EXERCISE AIM:
Gather every line in the records below that contains the word "wire".
[[ DATA FOR THIS EXERCISE open ]]
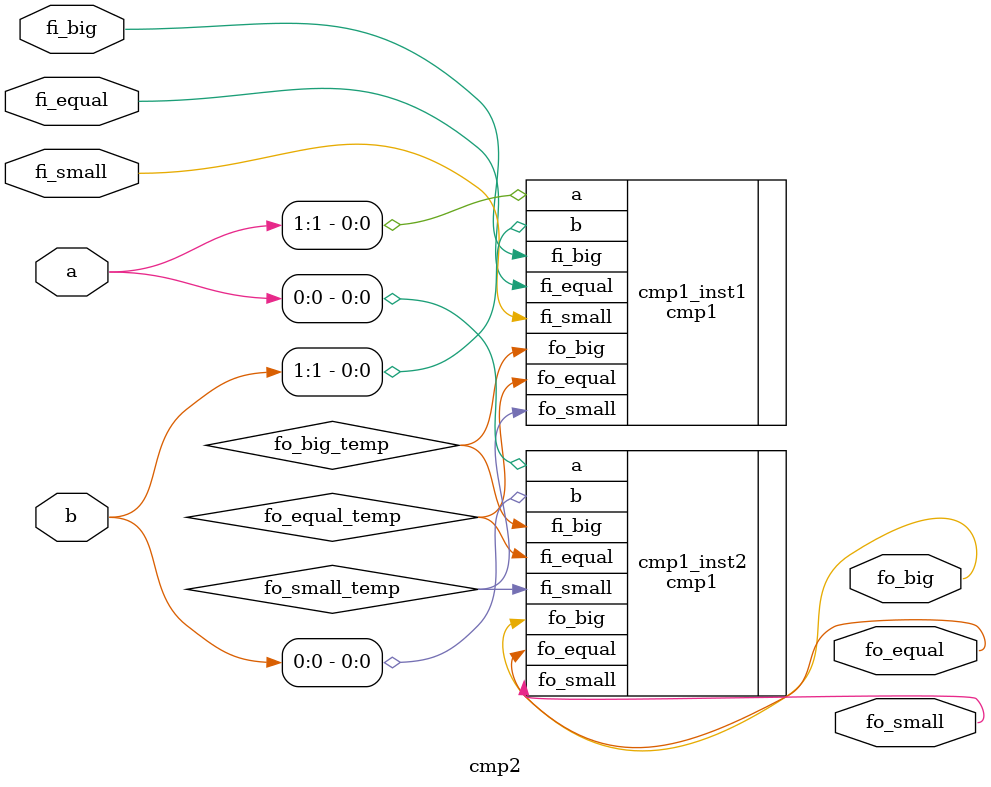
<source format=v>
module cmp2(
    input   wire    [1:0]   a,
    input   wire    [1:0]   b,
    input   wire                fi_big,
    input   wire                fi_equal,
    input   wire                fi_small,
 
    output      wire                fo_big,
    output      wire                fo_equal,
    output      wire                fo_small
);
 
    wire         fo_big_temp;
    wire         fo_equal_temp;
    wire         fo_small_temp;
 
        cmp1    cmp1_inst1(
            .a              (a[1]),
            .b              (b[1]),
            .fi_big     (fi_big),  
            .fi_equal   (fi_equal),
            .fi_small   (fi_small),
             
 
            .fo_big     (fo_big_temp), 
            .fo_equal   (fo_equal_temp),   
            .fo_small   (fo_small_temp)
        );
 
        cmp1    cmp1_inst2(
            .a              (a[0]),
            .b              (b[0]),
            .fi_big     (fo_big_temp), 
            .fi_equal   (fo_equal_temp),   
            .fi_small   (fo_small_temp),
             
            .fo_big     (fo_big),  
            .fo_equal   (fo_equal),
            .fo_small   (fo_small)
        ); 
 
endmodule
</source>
[[ DATA FOR THIS EXERCISE closed ]]
[[ DATA FOR THIS EXERCISE open ]]
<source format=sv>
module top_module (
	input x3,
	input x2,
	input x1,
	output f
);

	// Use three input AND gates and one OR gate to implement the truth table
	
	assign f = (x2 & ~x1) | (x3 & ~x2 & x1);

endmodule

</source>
[[ DATA FOR THIS EXERCISE closed ]]
TASK SOLUTION:
    input   wire    [1:0]   a,
    input   wire    [1:0]   b,
    input   wire                fi_big,
    input   wire                fi_equal,
    input   wire                fi_small,
    output      wire                fo_big,
    output      wire                fo_equal,
    output      wire                fo_small
    wire         fo_big_temp;
    wire         fo_equal_temp;
    wire         fo_small_temp;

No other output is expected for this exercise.